YOLA, Nigeria (Reuters) - Hundreds of traumatised Nigerian women and children rescued from Boko Haram Islamists have been released into the care of authorities at a refugee camp in the eastern town of Yola, an army spokesman said.
The 275 women and children, some of whom had bandaged heads and arms, arrived in the camp ran by the National Emergency Management Agency (NEMA) on Saturday night after days on the road travelling in pick-up trucks.
Nearly 700 kidnap victims have been freed from Boko Haram's stronghold in the northeastern Sambisa Forest since Tuesday, with the latest group of 234 women and children liberated on Friday.

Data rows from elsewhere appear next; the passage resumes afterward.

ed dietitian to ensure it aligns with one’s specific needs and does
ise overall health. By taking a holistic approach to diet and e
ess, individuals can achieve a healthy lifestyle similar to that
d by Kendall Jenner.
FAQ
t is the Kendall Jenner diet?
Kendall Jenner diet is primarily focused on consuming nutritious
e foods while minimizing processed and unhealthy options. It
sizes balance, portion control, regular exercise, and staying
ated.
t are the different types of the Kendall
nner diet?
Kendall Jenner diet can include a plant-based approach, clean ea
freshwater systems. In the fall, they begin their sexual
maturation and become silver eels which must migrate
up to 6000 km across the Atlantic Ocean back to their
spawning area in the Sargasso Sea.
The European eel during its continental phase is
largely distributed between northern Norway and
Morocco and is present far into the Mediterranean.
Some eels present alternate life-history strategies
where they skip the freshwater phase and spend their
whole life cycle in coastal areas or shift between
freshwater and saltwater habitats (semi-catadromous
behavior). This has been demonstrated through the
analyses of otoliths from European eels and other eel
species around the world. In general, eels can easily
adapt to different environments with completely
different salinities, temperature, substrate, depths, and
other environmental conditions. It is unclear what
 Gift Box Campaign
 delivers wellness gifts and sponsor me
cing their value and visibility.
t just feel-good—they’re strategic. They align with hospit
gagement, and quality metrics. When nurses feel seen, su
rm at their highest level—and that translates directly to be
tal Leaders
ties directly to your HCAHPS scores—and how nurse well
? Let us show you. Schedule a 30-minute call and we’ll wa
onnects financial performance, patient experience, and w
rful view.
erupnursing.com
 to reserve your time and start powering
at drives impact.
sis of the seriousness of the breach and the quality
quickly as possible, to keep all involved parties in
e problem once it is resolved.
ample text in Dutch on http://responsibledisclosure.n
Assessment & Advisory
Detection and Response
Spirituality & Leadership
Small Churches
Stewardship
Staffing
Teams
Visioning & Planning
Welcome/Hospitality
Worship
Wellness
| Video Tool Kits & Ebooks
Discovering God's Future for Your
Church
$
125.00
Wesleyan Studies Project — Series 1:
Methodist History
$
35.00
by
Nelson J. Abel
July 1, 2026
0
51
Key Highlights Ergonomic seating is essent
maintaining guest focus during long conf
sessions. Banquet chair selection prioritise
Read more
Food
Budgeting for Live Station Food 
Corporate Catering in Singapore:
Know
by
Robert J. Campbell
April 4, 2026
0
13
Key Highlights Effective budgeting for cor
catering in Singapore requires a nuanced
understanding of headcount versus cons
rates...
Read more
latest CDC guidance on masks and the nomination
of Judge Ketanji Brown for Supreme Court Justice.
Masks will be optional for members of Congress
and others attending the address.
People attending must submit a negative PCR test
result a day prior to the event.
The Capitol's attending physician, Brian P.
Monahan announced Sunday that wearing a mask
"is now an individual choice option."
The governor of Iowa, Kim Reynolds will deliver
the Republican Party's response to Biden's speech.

"We don't have the facilities and resources to take care of these," army spokesman said. "The best organisation in the country to take care of these people is NEMA."
Initial indications are that none of more than 200 schoolgirls snatched from their school dormitories in Chibok town in April 2014 were among the three groups released this week.
While Boko Haram has been kidnapping girls and women and turning them into cooks, sex slaves and human shields even before the attack on Chibok, it was that one incident that drew global attention to the six-year-old insurgency.
It is not known how many people Boko Haram has abducted but Amnesty International estimates the insurgenst, who are intent on bringing western Africa under Islamist rule, has taken more than 2,000 women and girls captive since the start of 2014.
Boko Haram is thought to have killed thousands of people but Nigerian troops alongside neighbouring armies from Chad, Cameroon and Niger have won back swathes of territory from them in the last couple of months.